From my long expirience with VO i can conclude this:
- when my ping is around 150 i can play OK, heck i can even beat shape sometimes
- when my ping jumps over 150 lagdeaths start
Some other things that routinely appear:
- sometimes i get server timeout in the middle of fight or when flying thru a storm or doing BP = instadeath /this is the most annoying part/
- every day at exactly 11 am GMT i get a server timeout so i have to really check time because if i find myself in a bot sector or in a fight = instadeath
If my memory serves me well, i think i have around 200 server timeout deaths on my chars so far.
One thing you can always try is to change the single network option in the game: set MTU Discovery to "Compatibility mode" if you suspect there is packet loss. It *may* improve the situation but it will make things worse in really busy sectors.
[Here comes another characteristically overly-technical post from a1k0n]
The game constantly tries to adjust for packet loss and round-trip time, and there's a pretty aggressive heuristic for retransmitting lost packets (it's actually equivalent to the one Van Jacobson recommended for TCP). These retransmits might actually get in the way over a certain threshold. The network code would also work a little (maybe a lot) better if we threaded it. I also didn't implement slow-start, so there's probably a lot of untapped throughput available (but at the potential cost of increased deadly latency). So there is room for improvement, and I will spend some time on that when I get a chance.
I want to collect some data on what's going on in the extreme cases. Packets being lost is almost always a sign of congestion, and unfortunately, as a UDP stream our game probably has a relatively low priority on a congested router. But just because you see a * on a traceroute doesn't necessarily mean there is packet loss -- there could be multiple load-balanced paths at that point and traceroute doesn't always work with those.

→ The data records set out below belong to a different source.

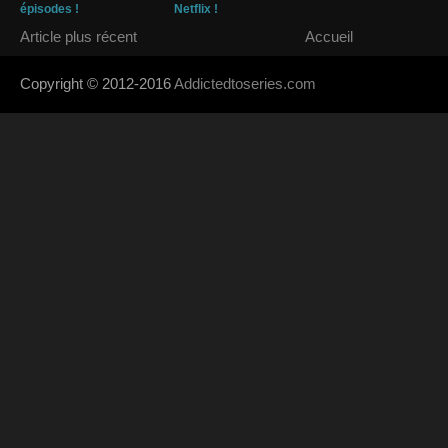
épisodes !
Netflix !
Article plus récent
Accueil
Copyright © 2012-2016
Addictedtoseries.com
- Designed by
SoraTem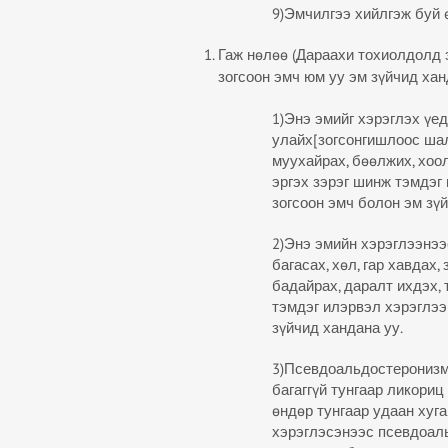
9)Эмчилгээ хийлгэж буй 
Гаж нөлөө (Дараахи тохиолдолд 
зогсоон эмч юм уу эм зүйчид ханд
1)Энэ эмийг хэрэглэх үед
улайх[зогсонгишлоос шал
муухайрах, бөөлжих, хоо
эргэх зэрэг шинж тэмдэг
зогсоон эмч болон эм зүй
2)Энэ эмийн хэрэглээнэ
багасах, хөл, гар хавдах, 
бадайрах, даралт ихдэх, 
тэмдэг илэрвэл хэрэглээ
зүйчид хандана уу.
3)Псевдоальдостеронизм:
багаггүй тунгаар ликориц
өндөр тунгаар удаан хуг
хэрэглэсэнээс псевдоа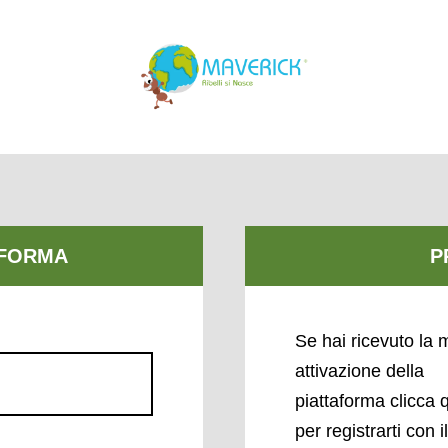
Se hai ricevuto la m
attivazione della
piattaforma clicca 
per registrarti con i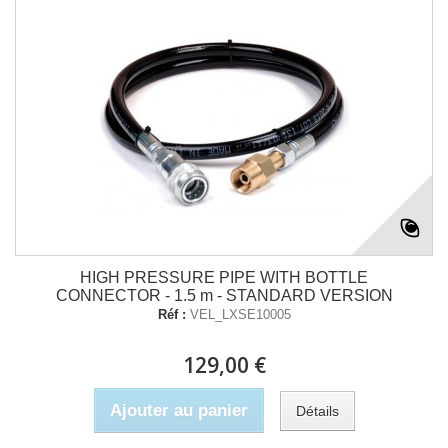
HIGH PRESSURE PIPE WITH BOTTLE
CONNECTOR - 1.5 m - STANDARD VERSION
Réf :
VEL_LXSE10005
129,00 €
Ajouter au panier
Détails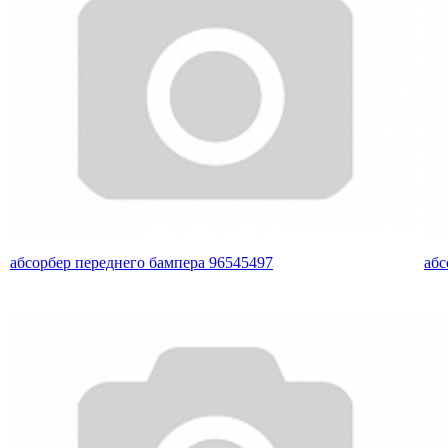
абсорбер переднего бампера 96545497
абс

There are also, in our net code, frequent cases of suspected packet loss which just turn out to be a late acknowledgement.
So anyway, I'll come back to this and think about it some more. I might add some kind of signal you can send to the server to complain about lag, so I can log the characteristics of your network link to the server at that time.
One thing that's important is if you're going to report your ping, also include the mean deviation (the +/- numbers shown in the /ping command).
[Here comes another characteristically overly-technical post from a1k0n]
The game constantly tries to adjust for packet loss and round-trip time, and there's a pretty aggressive heuristic for retransmitting lost packets (it's actually equivalent to the one Van Jacobson recommended for TCP). These retransmits might actually get in the way over a certain threshold. The network code would also work a little (maybe a lot) better if we threaded it. I also didn't implement slow-start, so there's probably a lot of untapped throughput available (but at the potential cost of increased deadly latency). So there is room for improvement, and I will spend some time on that when I get a chance.
I want to collect some data on what's going on in the extreme cases. Packets being lost is almost always a sign of congestion, and unfortunately, as a UDP stream our game probably has a relatively low priority on a congested router. But just because you see a * on a traceroute doesn't necessarily mean there is packet loss -- there could be multiple load-balanced paths at that point and traceroute doesn't always work with those. There are also, in our net code, frequent cases of suspected packet loss which just turn out to be a late acknowledgement.
So anyway, I'll come back to this and think about it some more. I might add some kind of signal you can send to the server to complain about lag, so I can log the characteristics of your network link to the server at that time.
One thing that's important is if you're going to report your ping, also include the mean deviation (the +/- numbers shown in the /ping command).